Below is a listing with pictures in it; transcribe exactly the lines from the one that has "Figure 1. Schematic arrangement of the plasma" through the one that has "Figure 1. ( A", and omit those pictures.

AVAILABLE DATA |
·····
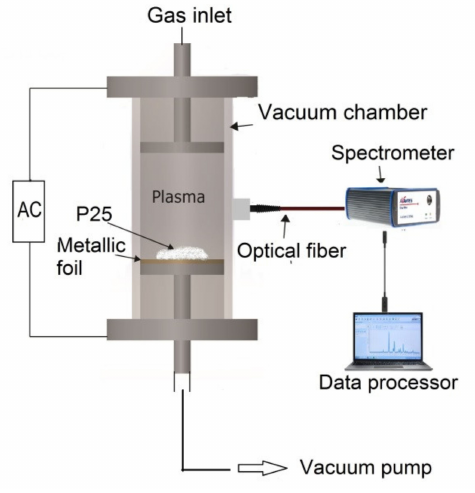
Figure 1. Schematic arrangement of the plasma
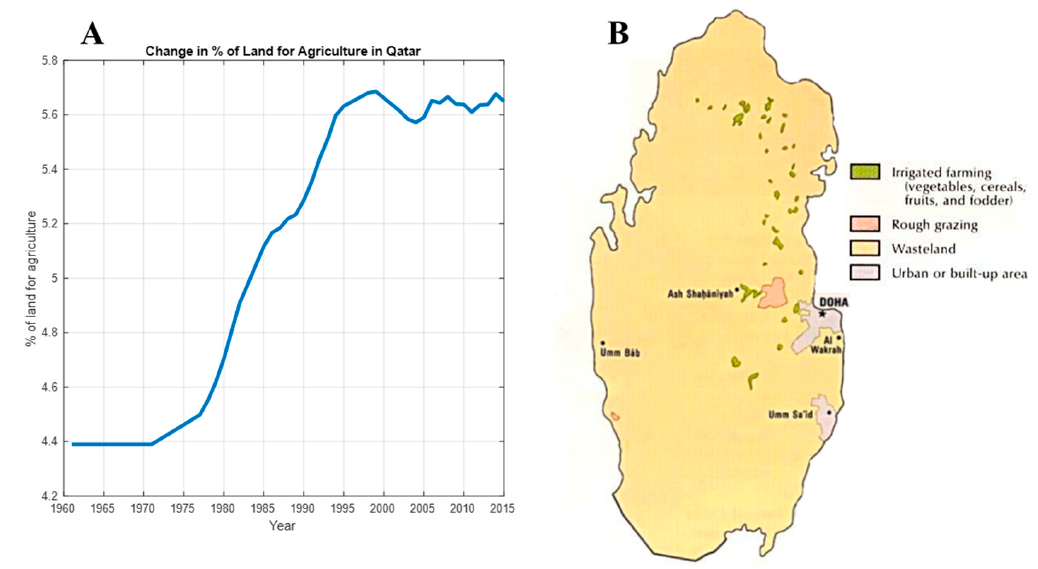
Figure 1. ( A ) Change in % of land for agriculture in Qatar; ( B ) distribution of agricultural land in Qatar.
·····
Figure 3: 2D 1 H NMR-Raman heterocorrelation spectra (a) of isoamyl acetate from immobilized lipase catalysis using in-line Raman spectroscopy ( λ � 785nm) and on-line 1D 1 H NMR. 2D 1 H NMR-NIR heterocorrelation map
·····
FINISHED TASK |
Figure 1. Schematic arrangement of the plasma
Figure 1. ( A ) Change in % of land for agriculture in Qatar; ( B ) distribution of agricultural land in Qatar.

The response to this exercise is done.